Ouvertement engagée dans la guerre en Syrie, la société Wagner a mobilisé 2000 de ses éléments en Libye, aux côtés des forces armées dirigées par le général à la retraite Khalifa Haftar, selon l’Onu qui a exigé leur départ de ce pays. Considéré comme des mercenaires, les agents de la société de sécurité russe ont activement participé dans l’opération de conquête par Haftar de la capitale Tripoli entre le 4 avril 2019 et le 5 juin 2020. L’implication des troupes turques, en soutien au Gouvernement d’union nationale libyen (GNA) de Fayez al-Serraj, a toutefois freiné leur avancée sur la capitale libyenne, les contraignant même à quitter leurs positions pour se concentrer sur la ville de Syrte et la base d’Al-Djofra. Moscou se défend d’avoir le moindre lien avec cette société, également présente en Centrafrique, où la Russie est autorisée par le Conseil de sécurité de l’Onu d’appuyer les autorités légitimes face aux milices locales.
Mais entre ces deux acteurs, Wagner et le gouvernement russe, il n’y a qu’un fil, toutefois difficile à discerner pour pouvoir conclure de manière claire à une collision entre une entité étatique et une société de mercenariat, qui a joué un rôle important aussi bien dans la guerre du Donbass en Ukraine qu’en Syrie ou en Crimée. Outre la présence officielle russe en République centrafricaine et son projet d’installation à Port-Soudan et en Egypte, l’ambition de Moscou est d’établir des bases militaires dans trois autres pays, dont le voisin érythréen de Djibouti et Madagascar, comme l’a révélé déjà le journal allemand Bild, citant un rapport du ministère allemand des Affaires étrangères.
Au Mali, l’influence russe grandit depuis deux ans, au grand dam de la France que l’opinion publique critique fortement depuis quelques temps, accusant l’opération Barkhane d’exactions sur les civils dans le centre et le nord du pays. Dans ce pays, très instable politiquement aussi, des voix accusent ouvertement Paris d’en être derrière et ne ratent pas une occasion de demander l’appui russe pour sortir cette ancienne colonie française. Aussi, les Emirats Arabes Unis dispose d’une base logistique en Erythrée, qu’elle utilise pour ses interventions au Yémen.
La Turquie et l’Inde ne veulent pas non plus rater le train. Abou Dhabi a conclu aussi un bail de 30 ans avec le Somaliland pour installer une base navale et aérienne sur le port de Berbera, en contrepartie d’une garantie de sécurité sur ce territoire somalien qui a autoproclamé son indépendance de Mogadiscio en 1991. Si Ankara n’est engagée en Libye que depuis un an et demi, où elle veut sauvegarder ses intérêts économiques entre autres, elle est déjà présente depuis 2017 en Somalie, cet autre pays de la Corne de l’Afrique, où la Turquie a ouvert une base qui lui sert officiellement de centre d’entrainement des soldats somaliens. Plus de 200 soldats instructeurs turcs y sont envoyés pour former quelques 10000 soldats somaliens.

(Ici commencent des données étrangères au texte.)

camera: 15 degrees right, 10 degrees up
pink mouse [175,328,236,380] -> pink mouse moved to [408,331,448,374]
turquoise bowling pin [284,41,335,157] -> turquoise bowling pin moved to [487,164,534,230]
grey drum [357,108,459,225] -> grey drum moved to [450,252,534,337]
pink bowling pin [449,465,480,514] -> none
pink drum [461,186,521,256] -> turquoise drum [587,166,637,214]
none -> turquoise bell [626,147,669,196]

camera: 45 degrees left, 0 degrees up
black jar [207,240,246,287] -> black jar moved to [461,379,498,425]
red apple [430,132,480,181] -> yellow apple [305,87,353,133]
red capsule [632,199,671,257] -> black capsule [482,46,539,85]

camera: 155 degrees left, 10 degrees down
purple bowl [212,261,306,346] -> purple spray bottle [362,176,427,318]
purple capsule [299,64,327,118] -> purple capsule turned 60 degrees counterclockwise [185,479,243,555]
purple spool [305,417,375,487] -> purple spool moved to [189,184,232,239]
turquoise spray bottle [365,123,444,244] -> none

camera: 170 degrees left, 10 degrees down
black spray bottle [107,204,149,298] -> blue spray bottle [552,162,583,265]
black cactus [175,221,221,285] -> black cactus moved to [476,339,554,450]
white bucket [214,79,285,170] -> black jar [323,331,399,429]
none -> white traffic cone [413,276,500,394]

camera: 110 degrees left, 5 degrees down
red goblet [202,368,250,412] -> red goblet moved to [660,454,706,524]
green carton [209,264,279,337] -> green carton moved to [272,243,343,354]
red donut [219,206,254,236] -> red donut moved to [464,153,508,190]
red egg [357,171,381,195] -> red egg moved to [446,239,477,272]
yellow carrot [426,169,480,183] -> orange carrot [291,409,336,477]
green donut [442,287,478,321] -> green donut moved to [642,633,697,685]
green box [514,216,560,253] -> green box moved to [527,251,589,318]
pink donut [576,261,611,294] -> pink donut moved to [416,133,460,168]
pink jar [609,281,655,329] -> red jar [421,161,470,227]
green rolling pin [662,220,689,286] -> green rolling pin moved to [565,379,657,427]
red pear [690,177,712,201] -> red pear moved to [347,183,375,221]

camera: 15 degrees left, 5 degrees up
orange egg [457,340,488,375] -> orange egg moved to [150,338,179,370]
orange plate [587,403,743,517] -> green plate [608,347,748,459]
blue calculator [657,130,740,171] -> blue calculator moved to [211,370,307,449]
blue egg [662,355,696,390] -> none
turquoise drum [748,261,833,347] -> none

Quant à l’Inde, le pays a installé un poste d’écoute à Madagascar depuis 2007 pour, officiellement, protéger ses navires commerciaux. Les autorités des Seychelles ont dégagé un terrain sur l’île de l’Assomption pour que New Delhi construise sa base navale dans l’océan indien, alors que les Etats-Unis ont une base pour drones sur l’île de Victoria. Plus discrète, la Grande Bretagne a une base militaire au Kenya où elle dispose d’une unité permanente de soutien à la formation.